But that plan quickly began to unravel. That same month, the oba, in a written statement to the news media, said that he should be the sole recipient of the treasures and that anyone working with the trust was “an enemy.”

To overcome the oba’s opposition, Nigerian officials developed other options. This March, Abba Tijani, the director general of the museum commission, told a meeting of Western museum officials that Nigeria would build a royal museum in Benin City, on behalf of the oba and his court, to display many of the returned items. Mr. Tijani presented a vision for the museum, but no firm plans, according to two people who attended the meeting.
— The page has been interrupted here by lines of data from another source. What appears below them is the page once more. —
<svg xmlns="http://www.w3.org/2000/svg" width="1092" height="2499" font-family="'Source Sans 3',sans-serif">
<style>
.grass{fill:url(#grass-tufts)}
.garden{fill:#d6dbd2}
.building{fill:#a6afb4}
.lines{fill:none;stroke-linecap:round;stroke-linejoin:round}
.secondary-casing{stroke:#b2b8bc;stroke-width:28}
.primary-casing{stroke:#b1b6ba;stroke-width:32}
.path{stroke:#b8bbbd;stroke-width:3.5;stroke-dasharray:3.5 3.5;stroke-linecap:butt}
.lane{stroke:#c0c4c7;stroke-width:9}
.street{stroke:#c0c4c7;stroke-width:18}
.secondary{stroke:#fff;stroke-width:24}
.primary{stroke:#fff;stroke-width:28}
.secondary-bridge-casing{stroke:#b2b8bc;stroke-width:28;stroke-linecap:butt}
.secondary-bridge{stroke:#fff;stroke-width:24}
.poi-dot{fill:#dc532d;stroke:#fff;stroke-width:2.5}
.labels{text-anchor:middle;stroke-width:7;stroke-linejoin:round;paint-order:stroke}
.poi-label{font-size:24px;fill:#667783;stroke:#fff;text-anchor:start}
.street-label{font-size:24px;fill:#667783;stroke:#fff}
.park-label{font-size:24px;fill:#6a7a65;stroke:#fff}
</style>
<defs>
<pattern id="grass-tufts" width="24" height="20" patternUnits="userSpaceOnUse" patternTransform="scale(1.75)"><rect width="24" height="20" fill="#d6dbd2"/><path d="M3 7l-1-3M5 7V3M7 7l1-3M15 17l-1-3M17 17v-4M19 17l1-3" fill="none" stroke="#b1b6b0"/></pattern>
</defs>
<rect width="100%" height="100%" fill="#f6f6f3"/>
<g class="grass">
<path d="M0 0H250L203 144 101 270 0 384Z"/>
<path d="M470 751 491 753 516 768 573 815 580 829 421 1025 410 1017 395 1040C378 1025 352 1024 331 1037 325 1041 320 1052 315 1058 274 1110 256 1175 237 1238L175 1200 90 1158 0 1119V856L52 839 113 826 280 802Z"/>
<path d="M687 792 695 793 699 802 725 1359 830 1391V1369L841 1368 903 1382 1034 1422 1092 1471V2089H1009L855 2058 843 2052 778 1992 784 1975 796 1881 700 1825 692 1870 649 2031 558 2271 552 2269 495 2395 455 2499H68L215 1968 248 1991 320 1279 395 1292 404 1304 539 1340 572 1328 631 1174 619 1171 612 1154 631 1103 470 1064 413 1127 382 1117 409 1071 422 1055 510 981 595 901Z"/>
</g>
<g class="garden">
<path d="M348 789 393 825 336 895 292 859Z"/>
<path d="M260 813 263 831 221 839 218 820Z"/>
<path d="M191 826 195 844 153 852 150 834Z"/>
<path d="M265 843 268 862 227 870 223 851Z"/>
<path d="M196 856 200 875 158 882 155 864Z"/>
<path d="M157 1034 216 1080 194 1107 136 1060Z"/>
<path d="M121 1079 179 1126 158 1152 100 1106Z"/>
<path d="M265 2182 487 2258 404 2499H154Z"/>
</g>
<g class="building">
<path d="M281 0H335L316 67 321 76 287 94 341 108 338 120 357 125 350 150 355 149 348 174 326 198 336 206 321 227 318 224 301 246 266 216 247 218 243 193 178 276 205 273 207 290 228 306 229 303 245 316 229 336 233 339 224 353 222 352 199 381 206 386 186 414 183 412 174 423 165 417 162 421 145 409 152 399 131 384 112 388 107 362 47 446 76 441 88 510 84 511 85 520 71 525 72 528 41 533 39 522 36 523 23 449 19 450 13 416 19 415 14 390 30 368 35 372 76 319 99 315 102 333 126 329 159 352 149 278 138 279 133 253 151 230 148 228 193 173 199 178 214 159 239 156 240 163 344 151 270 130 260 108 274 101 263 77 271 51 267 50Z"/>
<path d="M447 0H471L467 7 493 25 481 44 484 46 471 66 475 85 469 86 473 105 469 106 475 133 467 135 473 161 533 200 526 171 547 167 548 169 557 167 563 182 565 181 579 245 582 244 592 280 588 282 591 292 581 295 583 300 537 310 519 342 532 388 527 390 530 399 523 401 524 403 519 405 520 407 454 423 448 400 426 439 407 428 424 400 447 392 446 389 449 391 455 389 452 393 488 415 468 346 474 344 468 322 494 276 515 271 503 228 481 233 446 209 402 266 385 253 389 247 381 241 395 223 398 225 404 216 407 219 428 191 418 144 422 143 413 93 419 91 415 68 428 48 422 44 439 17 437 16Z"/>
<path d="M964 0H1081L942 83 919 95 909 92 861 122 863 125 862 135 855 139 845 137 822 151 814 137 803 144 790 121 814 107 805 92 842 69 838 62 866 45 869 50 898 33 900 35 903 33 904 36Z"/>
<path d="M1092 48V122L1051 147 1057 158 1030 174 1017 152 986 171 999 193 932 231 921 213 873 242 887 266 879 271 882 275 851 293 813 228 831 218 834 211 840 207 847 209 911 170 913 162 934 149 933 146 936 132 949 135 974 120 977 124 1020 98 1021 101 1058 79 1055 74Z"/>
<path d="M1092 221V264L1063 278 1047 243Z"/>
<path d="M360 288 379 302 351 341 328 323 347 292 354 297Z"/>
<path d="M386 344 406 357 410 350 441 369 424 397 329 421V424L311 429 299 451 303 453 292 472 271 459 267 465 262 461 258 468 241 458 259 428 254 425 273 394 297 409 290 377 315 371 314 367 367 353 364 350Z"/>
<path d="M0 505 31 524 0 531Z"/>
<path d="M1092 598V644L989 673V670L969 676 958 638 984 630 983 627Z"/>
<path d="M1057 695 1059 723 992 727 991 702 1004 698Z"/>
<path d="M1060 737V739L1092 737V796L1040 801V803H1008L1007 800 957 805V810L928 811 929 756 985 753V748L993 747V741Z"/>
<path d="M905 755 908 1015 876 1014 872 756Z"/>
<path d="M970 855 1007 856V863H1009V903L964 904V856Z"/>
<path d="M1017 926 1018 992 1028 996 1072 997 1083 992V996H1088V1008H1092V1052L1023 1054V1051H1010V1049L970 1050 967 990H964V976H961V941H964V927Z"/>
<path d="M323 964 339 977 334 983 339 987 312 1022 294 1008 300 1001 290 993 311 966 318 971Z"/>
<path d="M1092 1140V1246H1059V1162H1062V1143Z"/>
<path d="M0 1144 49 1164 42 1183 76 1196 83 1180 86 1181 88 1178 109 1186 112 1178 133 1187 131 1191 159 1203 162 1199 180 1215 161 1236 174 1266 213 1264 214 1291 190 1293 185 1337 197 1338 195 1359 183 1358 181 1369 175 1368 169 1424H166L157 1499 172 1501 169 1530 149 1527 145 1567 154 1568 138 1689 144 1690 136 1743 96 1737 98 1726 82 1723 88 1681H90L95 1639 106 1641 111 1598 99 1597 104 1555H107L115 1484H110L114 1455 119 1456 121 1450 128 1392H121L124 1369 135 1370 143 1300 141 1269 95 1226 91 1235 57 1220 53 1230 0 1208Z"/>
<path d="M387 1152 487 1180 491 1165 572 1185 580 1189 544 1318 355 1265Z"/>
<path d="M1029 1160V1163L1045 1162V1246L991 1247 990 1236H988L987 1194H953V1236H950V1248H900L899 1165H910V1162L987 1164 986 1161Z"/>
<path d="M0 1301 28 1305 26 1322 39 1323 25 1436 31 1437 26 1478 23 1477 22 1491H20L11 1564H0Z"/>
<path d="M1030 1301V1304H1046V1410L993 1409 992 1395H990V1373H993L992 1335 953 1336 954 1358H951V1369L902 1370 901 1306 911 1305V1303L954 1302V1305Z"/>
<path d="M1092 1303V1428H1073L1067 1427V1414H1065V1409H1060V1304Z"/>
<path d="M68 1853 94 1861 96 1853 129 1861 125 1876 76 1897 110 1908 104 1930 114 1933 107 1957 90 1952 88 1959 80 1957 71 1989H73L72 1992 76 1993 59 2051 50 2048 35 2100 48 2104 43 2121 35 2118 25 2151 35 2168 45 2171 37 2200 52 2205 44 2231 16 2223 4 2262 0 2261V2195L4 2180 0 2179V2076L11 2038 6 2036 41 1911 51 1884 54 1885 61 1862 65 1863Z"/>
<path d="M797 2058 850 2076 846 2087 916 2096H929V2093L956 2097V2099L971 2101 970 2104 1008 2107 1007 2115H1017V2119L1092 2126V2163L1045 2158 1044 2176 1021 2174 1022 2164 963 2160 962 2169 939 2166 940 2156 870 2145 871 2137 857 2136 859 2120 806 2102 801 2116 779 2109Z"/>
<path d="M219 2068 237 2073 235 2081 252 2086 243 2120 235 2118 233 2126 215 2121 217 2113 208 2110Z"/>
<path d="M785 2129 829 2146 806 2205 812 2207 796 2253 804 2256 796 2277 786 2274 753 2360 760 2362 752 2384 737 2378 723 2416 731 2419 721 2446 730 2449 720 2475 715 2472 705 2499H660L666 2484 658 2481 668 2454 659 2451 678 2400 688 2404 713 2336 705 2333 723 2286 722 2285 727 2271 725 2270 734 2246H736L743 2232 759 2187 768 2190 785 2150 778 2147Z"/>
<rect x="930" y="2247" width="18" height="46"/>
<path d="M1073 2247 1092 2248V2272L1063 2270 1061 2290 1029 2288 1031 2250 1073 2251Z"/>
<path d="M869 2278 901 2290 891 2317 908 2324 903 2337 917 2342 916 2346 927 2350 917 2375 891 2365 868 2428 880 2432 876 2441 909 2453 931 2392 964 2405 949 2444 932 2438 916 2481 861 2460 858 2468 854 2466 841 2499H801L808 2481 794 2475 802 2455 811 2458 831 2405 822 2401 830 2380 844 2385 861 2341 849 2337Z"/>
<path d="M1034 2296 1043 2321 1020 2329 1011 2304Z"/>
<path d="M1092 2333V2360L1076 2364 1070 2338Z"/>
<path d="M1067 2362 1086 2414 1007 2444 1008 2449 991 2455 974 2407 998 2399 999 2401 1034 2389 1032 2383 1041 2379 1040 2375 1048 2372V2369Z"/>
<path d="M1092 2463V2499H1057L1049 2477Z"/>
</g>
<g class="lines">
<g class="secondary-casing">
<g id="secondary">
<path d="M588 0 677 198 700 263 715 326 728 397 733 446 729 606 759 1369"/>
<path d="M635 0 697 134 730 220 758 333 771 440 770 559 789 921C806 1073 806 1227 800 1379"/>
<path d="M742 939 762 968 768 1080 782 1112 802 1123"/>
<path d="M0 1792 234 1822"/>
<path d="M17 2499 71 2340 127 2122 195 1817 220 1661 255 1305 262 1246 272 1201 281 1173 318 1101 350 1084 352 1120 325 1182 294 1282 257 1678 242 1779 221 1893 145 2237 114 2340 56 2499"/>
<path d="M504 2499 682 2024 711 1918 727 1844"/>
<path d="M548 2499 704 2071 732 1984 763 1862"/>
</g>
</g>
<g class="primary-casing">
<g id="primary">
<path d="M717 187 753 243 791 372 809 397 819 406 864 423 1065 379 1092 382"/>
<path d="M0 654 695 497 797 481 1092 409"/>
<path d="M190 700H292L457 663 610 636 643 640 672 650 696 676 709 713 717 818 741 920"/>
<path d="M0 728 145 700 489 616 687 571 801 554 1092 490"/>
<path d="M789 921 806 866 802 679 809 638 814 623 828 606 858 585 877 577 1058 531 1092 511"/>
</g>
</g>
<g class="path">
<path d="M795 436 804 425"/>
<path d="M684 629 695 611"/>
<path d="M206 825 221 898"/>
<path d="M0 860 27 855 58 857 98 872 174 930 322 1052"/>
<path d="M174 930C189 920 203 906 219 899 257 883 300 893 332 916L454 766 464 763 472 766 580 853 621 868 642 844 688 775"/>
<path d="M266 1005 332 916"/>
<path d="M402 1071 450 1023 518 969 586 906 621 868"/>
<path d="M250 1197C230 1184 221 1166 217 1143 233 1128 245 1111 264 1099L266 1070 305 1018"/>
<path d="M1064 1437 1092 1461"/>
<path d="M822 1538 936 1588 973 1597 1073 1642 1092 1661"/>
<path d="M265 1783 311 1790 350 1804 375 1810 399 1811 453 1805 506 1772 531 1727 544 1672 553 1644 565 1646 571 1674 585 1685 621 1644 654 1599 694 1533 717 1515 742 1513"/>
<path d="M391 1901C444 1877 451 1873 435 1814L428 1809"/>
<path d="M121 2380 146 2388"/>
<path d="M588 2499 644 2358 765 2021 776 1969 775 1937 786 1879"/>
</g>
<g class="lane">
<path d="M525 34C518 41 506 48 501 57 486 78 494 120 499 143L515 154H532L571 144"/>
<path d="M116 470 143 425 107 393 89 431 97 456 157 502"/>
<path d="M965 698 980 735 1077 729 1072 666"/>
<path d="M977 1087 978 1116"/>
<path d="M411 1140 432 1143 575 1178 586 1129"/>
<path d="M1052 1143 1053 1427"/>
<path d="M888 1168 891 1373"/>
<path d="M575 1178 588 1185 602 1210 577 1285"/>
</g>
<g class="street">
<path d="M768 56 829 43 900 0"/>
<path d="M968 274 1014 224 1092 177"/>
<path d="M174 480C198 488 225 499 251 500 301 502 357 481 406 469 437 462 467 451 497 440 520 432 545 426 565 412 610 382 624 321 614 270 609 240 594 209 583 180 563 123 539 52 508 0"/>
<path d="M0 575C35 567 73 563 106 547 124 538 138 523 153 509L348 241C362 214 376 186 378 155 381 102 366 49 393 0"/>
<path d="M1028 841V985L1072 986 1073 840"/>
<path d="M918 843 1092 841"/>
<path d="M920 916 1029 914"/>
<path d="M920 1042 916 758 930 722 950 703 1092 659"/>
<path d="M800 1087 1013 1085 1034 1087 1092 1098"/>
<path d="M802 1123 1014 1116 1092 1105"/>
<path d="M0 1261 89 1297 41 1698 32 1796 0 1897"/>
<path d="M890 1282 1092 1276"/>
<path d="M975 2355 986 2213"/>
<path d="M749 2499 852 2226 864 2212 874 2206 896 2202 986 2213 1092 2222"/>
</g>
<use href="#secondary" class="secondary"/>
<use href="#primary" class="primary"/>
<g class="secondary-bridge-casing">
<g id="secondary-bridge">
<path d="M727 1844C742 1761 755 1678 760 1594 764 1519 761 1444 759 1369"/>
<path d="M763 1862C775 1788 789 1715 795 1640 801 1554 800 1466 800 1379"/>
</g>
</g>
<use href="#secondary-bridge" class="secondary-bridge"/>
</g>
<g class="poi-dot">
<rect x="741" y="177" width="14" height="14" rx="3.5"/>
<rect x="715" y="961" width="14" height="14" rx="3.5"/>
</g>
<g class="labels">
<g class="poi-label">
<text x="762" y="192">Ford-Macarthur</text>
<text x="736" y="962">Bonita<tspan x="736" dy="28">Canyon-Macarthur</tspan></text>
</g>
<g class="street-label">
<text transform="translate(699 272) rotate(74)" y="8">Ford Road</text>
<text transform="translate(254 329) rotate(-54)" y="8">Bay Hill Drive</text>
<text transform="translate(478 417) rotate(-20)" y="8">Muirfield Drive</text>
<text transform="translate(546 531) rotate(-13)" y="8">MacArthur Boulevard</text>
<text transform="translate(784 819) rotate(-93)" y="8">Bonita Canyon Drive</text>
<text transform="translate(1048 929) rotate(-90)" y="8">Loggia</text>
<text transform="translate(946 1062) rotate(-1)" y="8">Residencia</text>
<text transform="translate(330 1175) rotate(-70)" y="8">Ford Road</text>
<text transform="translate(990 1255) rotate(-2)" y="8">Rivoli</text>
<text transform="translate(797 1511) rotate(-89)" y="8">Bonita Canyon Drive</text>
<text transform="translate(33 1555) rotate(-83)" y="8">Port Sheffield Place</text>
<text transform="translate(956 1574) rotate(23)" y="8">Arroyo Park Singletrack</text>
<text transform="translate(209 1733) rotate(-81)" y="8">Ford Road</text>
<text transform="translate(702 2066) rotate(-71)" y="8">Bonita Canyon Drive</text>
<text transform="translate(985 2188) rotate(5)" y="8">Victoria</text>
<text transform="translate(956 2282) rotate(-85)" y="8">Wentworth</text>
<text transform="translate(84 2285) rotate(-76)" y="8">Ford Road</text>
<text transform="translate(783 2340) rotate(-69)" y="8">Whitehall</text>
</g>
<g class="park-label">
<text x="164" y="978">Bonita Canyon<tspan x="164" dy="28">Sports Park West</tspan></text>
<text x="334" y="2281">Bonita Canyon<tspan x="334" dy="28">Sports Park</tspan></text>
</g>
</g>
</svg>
Just a few weeks afterward, President Buhari issued his surprise announcement.

In a phone interview, Mr. Tijani said he would challenge the president’s declaration. He declined to explain the legal grounds for the dispute, but said a three-page document authorizing the transfer contained errors.

Nigerian legal experts said in interviews that Mr. Tijani would either need to go to court to force a change, or hope that Bola Tinubu, Nigeria’s new president, who took office on Monday, issues a declaration to override his predecessor’s.

But while the confusion around the announcement may have pumped the brakes on new returns, few museum administrators seemed to regret deciding to give back the bronzes. Barbara Plankensteiner, the director of the Museum am Rothenbaum, a major ethnographic institution in Hamburg, Germany, said that recent events showed that restitution was a complex process, likely to be hit by snags.

“The Benin Bronzes are colonial loot,” she said, and should be returned like any stolen property. It was up to Nigeria to decide what happened to the items in its possession, not former colonial powers, she added.